§ Problem to solve
Here is the listing. Report each line in it that contains the string "Figure".

§ Extracted material
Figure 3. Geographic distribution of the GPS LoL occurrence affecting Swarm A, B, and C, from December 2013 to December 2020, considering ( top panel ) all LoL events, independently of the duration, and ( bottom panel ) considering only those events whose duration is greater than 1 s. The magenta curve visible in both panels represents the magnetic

---

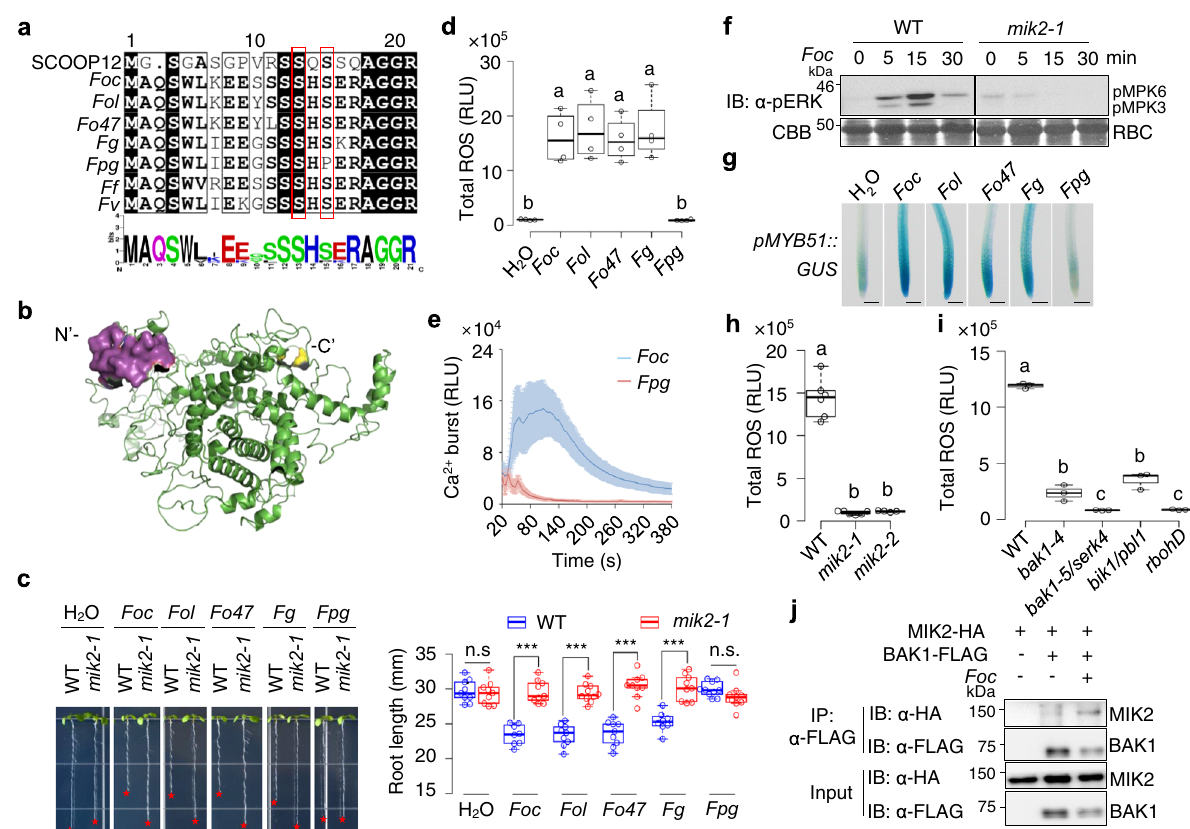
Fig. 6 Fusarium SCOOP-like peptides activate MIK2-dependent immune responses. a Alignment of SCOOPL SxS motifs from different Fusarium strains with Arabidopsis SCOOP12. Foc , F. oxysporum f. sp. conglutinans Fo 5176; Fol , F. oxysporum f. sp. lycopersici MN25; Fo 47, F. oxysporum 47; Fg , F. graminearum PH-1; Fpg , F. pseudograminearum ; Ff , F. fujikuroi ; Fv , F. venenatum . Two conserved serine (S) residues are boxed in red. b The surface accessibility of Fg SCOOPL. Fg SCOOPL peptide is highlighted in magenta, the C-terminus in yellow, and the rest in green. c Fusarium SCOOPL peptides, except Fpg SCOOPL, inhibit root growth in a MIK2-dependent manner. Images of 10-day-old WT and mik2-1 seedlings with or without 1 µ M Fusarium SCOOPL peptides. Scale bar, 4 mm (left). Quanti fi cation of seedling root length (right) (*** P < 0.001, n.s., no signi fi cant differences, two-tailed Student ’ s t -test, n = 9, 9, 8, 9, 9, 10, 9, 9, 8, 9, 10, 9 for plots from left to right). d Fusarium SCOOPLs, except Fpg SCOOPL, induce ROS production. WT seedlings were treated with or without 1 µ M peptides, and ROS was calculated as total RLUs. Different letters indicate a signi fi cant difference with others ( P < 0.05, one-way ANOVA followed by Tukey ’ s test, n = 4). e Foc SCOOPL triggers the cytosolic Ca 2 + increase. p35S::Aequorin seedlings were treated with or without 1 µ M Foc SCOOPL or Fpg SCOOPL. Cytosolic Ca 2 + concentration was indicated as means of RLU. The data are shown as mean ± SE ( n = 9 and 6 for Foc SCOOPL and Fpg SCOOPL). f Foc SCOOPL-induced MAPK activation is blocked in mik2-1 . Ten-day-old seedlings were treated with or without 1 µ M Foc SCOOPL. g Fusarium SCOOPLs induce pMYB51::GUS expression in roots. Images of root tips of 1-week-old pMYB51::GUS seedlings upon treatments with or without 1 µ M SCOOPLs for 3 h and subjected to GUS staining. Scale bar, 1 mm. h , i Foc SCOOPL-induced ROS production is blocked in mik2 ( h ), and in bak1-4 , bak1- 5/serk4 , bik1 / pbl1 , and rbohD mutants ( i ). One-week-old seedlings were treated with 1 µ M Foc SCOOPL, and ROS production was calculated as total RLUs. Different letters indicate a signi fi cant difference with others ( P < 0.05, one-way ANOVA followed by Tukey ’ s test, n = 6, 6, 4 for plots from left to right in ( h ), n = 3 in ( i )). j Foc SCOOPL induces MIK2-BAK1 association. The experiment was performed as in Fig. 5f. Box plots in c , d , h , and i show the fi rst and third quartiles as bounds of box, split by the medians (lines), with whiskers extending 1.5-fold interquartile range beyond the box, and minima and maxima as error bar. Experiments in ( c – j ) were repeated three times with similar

* * *

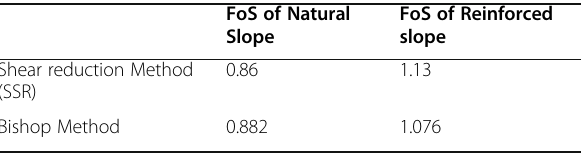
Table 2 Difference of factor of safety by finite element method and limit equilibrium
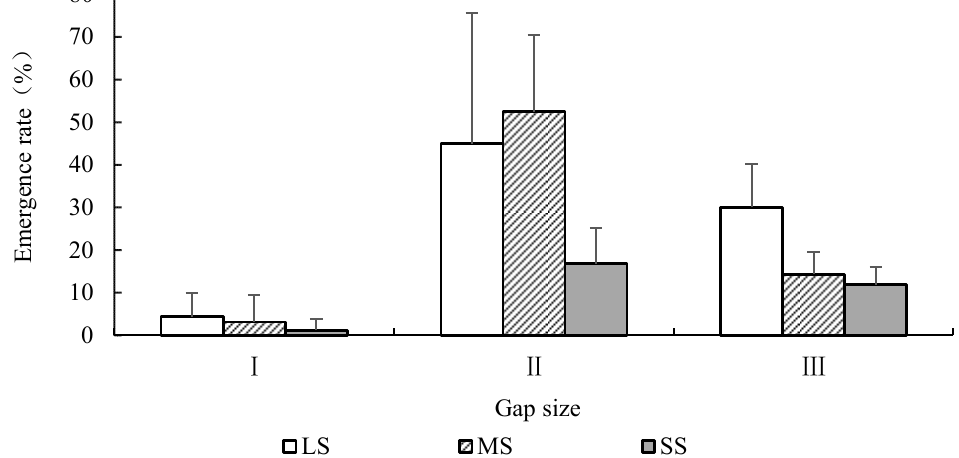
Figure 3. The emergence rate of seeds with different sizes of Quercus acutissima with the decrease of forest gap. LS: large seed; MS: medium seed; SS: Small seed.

§ Answer below
Figure 3. Geographic distribution of the GPS LoL occurrence affecting Swarm A, B, and C, from December 2013 to December 2020, considering ( top panel ) all LoL events, independently of the duration, and ( bottom panel ) considering only those events whose duration is greater than 1 s. The magenta curve visible in both panels represents the magnetic
Figure 3. The emergence rate of seeds with different sizes of Quercus acutissima with the decrease of forest gap. LS: large seed; MS: medium seed; SS: Small seed.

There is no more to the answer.